TASK DETAILS
Copy all entries exactly.

INFORMATION GIVEN
============
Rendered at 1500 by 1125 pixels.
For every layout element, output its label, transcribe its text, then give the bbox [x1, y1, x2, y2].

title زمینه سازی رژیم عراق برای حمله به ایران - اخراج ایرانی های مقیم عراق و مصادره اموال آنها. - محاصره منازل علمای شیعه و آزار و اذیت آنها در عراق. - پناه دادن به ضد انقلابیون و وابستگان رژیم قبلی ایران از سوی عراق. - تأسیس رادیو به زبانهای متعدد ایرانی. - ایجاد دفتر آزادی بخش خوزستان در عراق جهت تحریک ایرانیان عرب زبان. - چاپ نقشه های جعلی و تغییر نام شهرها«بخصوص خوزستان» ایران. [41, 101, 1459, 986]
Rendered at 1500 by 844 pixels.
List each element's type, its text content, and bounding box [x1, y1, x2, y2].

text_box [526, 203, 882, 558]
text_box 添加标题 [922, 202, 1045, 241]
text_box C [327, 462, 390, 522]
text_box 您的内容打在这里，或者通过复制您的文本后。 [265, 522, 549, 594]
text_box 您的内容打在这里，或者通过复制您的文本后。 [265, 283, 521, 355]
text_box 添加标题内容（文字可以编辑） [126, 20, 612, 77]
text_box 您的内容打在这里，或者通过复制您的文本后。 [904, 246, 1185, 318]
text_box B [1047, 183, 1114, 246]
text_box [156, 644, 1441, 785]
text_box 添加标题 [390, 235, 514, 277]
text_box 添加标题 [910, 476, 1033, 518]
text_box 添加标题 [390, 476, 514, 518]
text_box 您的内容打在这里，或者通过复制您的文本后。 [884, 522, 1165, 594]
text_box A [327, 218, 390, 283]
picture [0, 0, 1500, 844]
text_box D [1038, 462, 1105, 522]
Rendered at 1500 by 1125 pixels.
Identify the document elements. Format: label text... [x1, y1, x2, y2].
============
EXPECTED ANSWER
Rendered at 1500 by 1125 pixels.
For every layout element, output its label, transcribe its text, then give the bbox [x1, y1, x2, y2].

title زمینه سازی رژیم عراق برای حمله به ایران - اخراج ایرانی های مقیم عراق و مصادره اموال آنها. - محاصره منازل علمای شیعه و آزار و اذیت آنها در عراق. - پناه دادن به ضد انقلابیون و وابستگان رژیم قبلی ایران از سوی عراق. - تأسیس رادیو به زبانهای متعدد ایرانی. - ایجاد دفتر آزادی بخش خوزستان در عراق جهت تحریک ایرانیان عرب زبان. - چاپ نقشه های جعلی و تغییر نام شهرها«بخصوص خوزستان» ایران. [41, 101, 1459, 986]
Rendered at 1500 by 844 pixels.
List each element's type, its text content, and bounding box [x1, y1, x2, y2].

text_box [526, 203, 882, 558]
text_box 添加标题 [922, 202, 1045, 241]
text_box C [327, 462, 390, 522]
text_box 您的内容打在这里，或者通过复制您的文本后。 [265, 522, 549, 594]
text_box 您的内容打在这里，或者通过复制您的文本后。 [265, 283, 521, 355]
text_box 添加标题内容（文字可以编辑） [126, 20, 612, 77]
text_box 您的内容打在这里，或者通过复制您的文本后。 [904, 246, 1185, 318]
text_box B [1047, 183, 1114, 246]
text_box [156, 644, 1441, 785]
text_box 添加标题 [390, 235, 514, 277]
text_box 添加标题 [910, 476, 1033, 518]
text_box 添加标题 [390, 476, 514, 518]
text_box 您的内容打在这里，或者通过复制您的文本后。 [884, 522, 1165, 594]
text_box A [327, 218, 390, 283]
picture [0, 0, 1500, 844]
text_box D [1038, 462, 1105, 522]
Rendered at 1500 by 1125 pixels.
Identify the document elements. Format: label text... [x1, y1, x2, y2].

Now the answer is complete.